Tuesday, May. 14, 2019
In the education domain, it has become increasingly popular for researchers to use Early Warning Systems (EWS) and Early Warning Indicators (EWI) to predict student outcomes such as high school dropout, college enrollment, STEM degrees, and STEM careers. To see whether the EWS and EWI work well in making these predictions, educational researchers tend to use statistical significance to examine each predictor. However, statistical significance ignores the accuracy, or the duality of sensitivity and specificity, of the predictors. To overcome this problem, Alex J. Bowers and Xiaoliang Zhou (2019) showed the usefulness of ROC AUC in evaluating the accuracy of EWS and EWI indicators of education outcomes.
The authors used the data from the Education Longitudinal Study of 2002 (ELS:2002), a survey on US high schools students, their parents, and principals conducted by the U.S. National Center for Education Statistics (NCES) from 2002 to 2012. With sampling weights, findings from this dataset are generalizable to the nationwide population of US high school students. The data include over 6,500 variables, such as high school dropout status, college enrollment status, college major, and career at 26. The authors focused their study on how accurately variables, such as standardized math and English scores, number of STEM courses selected at college, and absenteeism, predict these education outcomes.

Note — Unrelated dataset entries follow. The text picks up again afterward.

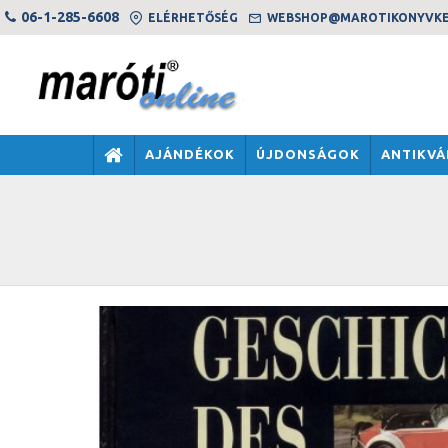
06-1-285-6608
ELÉRHETŐSÉG
WEBSHOP@MAROTIKONYVKE
AJÁNDÉKOK
ÚJDONSÁGOK
ANTIKVÁ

The authors promoted the use of ROC AUC to evaluate the performance of predictors of education outcomes for four reasons. First, it is possible to compare the AUC’s of two predictors through a significance test. Second, AUC is easy to understand since it is the same as the Mann–Whitney U-statistic, or the Mann–Whitney–Wilcoxon. Third, AUC has many advantages over other similar diagnostic statistics such as Kappa. For example, AUC is robust to skewed distributions of samples (Jeni, Cohn, & De La Torre, 2013) and a higher value of it always means better accuracy (Baker, 2015). Fourth, it is easy to implement AUC calculations and comparisons with R packages such as pROC (Robin et al., 2011).
Most importantly, the AUC which takes into account the dimensions of both sensitivity and specificity can be vividly shown on a single plot as in the figure below. The x-axis represents the false-positive proportion, or 1-specificity, and the y-axis the true-positive proportion, or the sensitivity. For any predictor, a shift in specificity is associated with a shift in sensitivity, a relationship which is shown as the curve in the plot. The area under the curve (ROC AUC) which ranges from 0.0 to 1.0 indicates the accuracy of a predictor where the diagonal gray line has an AUC of 0.5 and means random guessing. The closer a curve is to the point (0, 1), the more accurate a predictor is. As a rule of thumb, an AUC above 0.85 means high classification accuracy, one between 0.75 and 0.85 moderate accuracy, and one less than 0.75 low accuracy (D' Agostino, Rodgers, & Mauck, 2018).
The figure below is an example of how to compare the ROC AUC’s of three predictors for college enrollment and postsecondary STEM degree respectively. As indicated, among the three predictors for college enrollment, GPA has the largest area under the curve, at 0.767, compared with the AUC of extracurricular activities (2004) and that of AP. On the other hand, among the three predictors for postsecondary STEM degree, number of STEM courses has the largest area under the curve, at 0.957, compared with the AUC of math t score (2002) and that of STEM GPA. The relative performance of each predictor is easy to see in the plot by comparing the area under each curve.
The authors’ findings have proved the utility of the ROC AUC to examine and compare the accuracy of EWS and EWI to predict education outcomes. First, it is easy for education researchers to use the pROC package to diagnose the accuracy of their predictors of the education outcomes they are concerned about following the authors’ online R code. Second, education policy makers can evaluate the accuracy of the predictors currently in use to see whether these variables are accurate or need to be supplemented by more accurate predictors. Third, ROC AUC allows policy makers to compare possible predictors for the outcome they care about and select the one most accurate so that they can find the most students at risk while minimizing the rate of false positive cases.
Bowers, A.J., Zhou, X. (2019) Receiver Operating Characteristic (ROC) Area Under the Curve (AUC): A Diagnostic Measure for Evaluating the Accuracy of Predictors of Education Outcomes. Journal of Education for Students Placed at Risk, 24(1) p. 20-46.